Richiesta scritta = Prosegui il testo sul governo Monti, riprendendo subito dopo la sua ultima frase.

Testo da leggere =
###

Il governo Monti deve fare la sua parte per correggere la rotta. In Europa. Ma anche nel nostro Paese. Non esistono soluzioni tecniche, nel senso di «neutrali». Anche questa verità va ribadita a scanso di equivoci. Quando Monti ha cominciato ad operare, l’estrema esiguità dei margini di scelta derivava dalla pesante eredità berlusconiana e dalla ferrea dottrina imposta dalla Bce e dai governi del centrodestra europeo. Non è mai stata «tecnica», e dunque insindacabile, la sua politica, tuttavia era stretto il percorso per un recupero di credibilità dell’Italia.
Ora qualcosa è cambiato. La partita è più aperta di ieri. Più aperta, anche se forse ancora più drammatica. Il baratro è sempre a un passo. E sarebbe meglio evitare di dire, come ha fatto ieri il premier, che il cratere si è allargato: troppo facile dare la colpa al cratere, il problema è che l’Europa non è stata ancora capace di una risposta adeguata. Benché una istituzione come il Parlamento europeo abbia indicato al Consiglio dei primi ministri soluzioni (come la golden rule, come la tassa sulle transazioni finanziarie, come gli eurobond nella versione proposta da Vincenzo Visco) che potrebbero contrastare efficacemente la speculazione finanziaria, e dunque ridare respiro alle politiche economiche.
Non c’è oggi altra ragione di continuità per il governo tecnico che rimettere l’Italia su un binario di crescita. Il che vuol dire collaborare attivamente con chi in Europa sta cercando di cambiare l’agenda e con chi a Washington sta spingendo per politiche di rilancio della domanda (sarebbe una catastrofe se l’Europa giocasse nei fatti a favore di una rivincita conservatrice negli Usa). Ma, accanto a questo, è necessario che il governo batta un colpo anche nelle politiche interne. Il decreto per lo sviluppo, varato venerdì, è un primo segnale. Un segnale, tuttavia, largamente insufficiente. I numeri del ministro Passera (80 miliardi «messi in movimento») appaiono più auspici che realtà. Ma, visto che il traguardo è stato indicato, si incalzi il governo affinché realizzi questi propositi. E il Parlamento rafforzi le misure in modo che i vuoti vengano colmati.

###

Voci memorizzate:

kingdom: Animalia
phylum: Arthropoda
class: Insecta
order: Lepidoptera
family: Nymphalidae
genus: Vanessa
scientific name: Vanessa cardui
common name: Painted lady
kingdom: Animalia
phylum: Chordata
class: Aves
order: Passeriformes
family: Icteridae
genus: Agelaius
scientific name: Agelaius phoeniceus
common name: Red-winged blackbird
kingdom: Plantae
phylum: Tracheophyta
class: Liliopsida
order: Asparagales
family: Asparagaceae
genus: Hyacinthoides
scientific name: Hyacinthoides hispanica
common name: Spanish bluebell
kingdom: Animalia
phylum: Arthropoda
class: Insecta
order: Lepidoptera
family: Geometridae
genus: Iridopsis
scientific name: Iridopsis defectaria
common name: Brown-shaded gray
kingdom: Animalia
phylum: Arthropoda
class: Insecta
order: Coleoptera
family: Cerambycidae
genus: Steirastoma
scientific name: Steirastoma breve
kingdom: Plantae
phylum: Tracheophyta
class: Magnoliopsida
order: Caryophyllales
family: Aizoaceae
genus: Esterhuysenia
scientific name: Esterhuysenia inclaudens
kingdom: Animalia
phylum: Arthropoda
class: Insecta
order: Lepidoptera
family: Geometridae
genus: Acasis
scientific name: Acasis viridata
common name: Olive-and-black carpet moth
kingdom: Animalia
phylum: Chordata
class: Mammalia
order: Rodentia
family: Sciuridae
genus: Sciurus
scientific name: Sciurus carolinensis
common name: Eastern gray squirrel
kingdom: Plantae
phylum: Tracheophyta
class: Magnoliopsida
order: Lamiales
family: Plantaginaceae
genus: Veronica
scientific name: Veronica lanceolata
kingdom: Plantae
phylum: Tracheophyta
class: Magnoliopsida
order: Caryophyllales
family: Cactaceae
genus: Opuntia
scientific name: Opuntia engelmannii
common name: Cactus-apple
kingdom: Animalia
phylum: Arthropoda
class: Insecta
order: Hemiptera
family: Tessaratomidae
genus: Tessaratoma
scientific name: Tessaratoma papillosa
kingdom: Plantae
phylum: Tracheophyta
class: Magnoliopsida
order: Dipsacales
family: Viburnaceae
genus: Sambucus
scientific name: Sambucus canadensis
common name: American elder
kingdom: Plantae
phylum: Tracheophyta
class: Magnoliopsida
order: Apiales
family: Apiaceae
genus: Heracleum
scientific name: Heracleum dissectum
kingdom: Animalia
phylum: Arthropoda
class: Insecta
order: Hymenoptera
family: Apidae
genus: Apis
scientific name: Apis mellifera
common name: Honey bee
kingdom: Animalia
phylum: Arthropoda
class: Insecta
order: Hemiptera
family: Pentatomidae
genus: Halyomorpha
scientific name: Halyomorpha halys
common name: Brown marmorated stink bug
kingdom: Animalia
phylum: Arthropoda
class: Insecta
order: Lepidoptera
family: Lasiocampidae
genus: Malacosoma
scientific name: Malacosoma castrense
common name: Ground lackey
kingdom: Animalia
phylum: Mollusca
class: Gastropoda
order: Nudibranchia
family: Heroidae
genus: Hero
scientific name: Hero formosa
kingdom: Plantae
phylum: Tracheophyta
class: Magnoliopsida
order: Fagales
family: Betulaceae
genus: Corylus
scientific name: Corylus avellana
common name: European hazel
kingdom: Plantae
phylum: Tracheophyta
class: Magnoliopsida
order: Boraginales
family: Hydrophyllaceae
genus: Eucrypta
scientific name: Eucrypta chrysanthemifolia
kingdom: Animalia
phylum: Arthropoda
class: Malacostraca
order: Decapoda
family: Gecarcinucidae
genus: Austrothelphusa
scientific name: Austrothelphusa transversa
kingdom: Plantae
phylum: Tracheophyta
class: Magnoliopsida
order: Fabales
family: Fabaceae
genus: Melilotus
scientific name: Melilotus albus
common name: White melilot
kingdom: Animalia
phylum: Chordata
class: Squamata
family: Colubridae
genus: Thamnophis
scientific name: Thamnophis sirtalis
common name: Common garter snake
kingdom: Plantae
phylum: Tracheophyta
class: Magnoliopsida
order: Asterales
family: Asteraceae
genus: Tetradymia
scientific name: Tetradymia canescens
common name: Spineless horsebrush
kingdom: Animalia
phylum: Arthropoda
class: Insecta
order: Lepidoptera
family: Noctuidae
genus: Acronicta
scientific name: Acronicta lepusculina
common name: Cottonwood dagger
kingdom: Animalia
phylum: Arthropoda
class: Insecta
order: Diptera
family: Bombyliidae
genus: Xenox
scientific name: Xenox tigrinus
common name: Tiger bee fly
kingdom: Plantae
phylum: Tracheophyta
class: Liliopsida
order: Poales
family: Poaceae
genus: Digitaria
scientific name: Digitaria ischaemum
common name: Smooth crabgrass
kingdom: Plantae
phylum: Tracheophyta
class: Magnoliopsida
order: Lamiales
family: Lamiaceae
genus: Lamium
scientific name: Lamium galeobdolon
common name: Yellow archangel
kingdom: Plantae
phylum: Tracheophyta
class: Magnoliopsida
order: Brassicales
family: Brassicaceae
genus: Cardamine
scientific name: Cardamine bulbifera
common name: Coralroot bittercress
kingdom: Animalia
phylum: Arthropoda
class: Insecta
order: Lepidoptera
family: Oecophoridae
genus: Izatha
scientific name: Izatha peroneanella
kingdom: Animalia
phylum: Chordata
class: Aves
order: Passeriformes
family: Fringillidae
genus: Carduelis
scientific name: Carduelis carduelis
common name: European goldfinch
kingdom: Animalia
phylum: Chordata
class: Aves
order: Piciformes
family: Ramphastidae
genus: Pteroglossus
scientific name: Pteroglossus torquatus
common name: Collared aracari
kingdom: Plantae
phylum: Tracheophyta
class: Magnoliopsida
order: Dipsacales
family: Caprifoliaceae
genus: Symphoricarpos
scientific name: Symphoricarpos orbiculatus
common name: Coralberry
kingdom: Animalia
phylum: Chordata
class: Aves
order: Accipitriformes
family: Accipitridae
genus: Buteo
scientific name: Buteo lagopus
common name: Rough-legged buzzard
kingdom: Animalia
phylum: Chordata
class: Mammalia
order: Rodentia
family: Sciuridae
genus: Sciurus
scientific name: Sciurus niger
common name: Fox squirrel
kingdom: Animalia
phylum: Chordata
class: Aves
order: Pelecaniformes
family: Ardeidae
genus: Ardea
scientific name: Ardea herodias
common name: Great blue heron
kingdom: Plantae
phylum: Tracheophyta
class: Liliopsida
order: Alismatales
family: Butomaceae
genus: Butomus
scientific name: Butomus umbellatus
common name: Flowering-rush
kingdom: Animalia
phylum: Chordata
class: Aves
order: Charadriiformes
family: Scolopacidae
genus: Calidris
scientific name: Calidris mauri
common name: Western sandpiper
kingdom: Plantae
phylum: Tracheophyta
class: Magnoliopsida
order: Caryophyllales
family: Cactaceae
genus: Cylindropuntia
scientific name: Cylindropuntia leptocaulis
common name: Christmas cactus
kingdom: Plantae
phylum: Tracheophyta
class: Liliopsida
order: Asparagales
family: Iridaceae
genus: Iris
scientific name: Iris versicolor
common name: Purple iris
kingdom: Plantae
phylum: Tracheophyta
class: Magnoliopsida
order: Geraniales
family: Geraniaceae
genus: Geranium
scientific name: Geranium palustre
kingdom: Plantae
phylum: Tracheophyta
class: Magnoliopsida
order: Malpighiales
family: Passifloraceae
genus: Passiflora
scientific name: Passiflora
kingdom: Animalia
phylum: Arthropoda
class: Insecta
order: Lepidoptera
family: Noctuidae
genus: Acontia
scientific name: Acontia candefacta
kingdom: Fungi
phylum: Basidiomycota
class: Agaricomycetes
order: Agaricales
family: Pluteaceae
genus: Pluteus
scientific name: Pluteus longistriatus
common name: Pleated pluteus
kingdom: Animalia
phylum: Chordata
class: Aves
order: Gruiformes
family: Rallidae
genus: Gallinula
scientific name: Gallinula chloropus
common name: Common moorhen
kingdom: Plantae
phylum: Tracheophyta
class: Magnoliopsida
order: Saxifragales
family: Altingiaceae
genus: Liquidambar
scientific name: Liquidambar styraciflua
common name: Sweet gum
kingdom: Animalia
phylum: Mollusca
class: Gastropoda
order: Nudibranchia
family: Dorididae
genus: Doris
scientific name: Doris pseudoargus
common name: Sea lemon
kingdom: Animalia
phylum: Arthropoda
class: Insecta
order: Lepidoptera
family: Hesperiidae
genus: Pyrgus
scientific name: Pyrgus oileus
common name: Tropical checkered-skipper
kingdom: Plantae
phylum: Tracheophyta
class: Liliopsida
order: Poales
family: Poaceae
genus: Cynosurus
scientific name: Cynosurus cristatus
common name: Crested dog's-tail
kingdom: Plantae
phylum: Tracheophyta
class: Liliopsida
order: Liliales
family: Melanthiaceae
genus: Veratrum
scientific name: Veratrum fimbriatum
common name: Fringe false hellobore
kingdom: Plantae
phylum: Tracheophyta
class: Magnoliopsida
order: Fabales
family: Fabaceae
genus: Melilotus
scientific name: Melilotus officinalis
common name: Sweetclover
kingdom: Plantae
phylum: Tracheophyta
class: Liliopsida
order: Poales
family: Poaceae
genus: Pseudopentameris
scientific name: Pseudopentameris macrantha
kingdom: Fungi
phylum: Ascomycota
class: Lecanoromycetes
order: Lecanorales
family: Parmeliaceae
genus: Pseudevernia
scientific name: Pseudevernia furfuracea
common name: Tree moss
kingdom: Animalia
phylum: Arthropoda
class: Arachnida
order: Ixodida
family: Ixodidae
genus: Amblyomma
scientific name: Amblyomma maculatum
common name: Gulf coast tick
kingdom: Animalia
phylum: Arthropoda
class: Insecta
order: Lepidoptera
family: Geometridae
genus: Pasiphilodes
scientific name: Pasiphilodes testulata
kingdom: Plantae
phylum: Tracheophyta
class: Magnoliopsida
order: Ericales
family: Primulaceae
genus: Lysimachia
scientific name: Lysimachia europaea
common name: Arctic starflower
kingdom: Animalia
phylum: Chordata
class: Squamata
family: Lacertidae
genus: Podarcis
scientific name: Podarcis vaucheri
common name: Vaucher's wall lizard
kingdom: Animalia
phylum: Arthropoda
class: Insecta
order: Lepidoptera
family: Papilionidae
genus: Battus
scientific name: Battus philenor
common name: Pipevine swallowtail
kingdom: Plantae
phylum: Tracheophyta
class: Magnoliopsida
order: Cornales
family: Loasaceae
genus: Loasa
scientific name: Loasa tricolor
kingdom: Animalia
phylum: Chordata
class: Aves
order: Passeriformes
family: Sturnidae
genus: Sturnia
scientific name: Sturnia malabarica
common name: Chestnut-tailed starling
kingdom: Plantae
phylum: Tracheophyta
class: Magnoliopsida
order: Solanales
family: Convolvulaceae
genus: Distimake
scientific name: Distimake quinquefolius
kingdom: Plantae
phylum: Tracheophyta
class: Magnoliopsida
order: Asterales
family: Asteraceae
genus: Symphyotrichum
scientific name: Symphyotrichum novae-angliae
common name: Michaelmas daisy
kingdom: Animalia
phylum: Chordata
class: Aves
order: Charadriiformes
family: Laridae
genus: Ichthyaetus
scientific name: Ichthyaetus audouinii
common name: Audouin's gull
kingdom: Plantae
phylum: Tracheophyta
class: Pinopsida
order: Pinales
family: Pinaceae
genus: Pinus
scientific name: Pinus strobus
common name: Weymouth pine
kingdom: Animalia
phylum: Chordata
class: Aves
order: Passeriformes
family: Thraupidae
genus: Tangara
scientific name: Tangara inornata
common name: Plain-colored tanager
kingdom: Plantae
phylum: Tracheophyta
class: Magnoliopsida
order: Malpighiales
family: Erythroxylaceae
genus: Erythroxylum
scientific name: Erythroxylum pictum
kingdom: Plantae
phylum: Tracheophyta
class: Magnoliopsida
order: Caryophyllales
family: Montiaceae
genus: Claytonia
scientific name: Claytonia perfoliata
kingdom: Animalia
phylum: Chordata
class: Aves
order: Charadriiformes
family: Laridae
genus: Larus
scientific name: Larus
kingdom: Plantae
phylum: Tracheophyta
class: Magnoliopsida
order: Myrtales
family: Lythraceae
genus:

###

Risposta attesa =
Abbiamo bisogno di risorse destinate allo sviluppo. E di selezionare gli obiettivi del Paese, in modo che i pochi denari non si disperdano a pioggia, ma rafforzino i segmenti capaci di produrre più rapidamente qualità, innovazione, lavoro. Monti continua a chiedere rigore. La spesa corrente non è una variabile indipendente: anche questa è verità. Saremo chiamati ad altri sacrifici. Lo sappiamo. Ma ciò che non possiamo accettare sono la palese ingiustizia sociale e la rinuncia a costruire il futuro. Se si continua nella spirale tagli-austerità-depressione l’esito per l’Italia sarà quello greco. Nessuna giustificazione «tecnica» è valida per il declino.
Ma c’è di più: sempre ieri il premier ha annunciato che la riforma del mercato del lavoro va approvata prima del vertice europeo di fine giugno. È un altro pegno, un altro compito a casa da svolgere con diligenza. La riforma è stata migliorata in Senato rispetto all’impianto iniziale, che cancellava di fatto le garanzie dell’articolo 18, anche se restano deficit molto gravi in tema di ammortizzatori sociali: per i cocopro la copertura è quasi inesistente e i propositi di lotta alla precarietà sono di fatto vanificati. Se non si troveranno ora le risorse necessarie, la battaglia riprenderà dal giorno dopo il varo del provvedimento.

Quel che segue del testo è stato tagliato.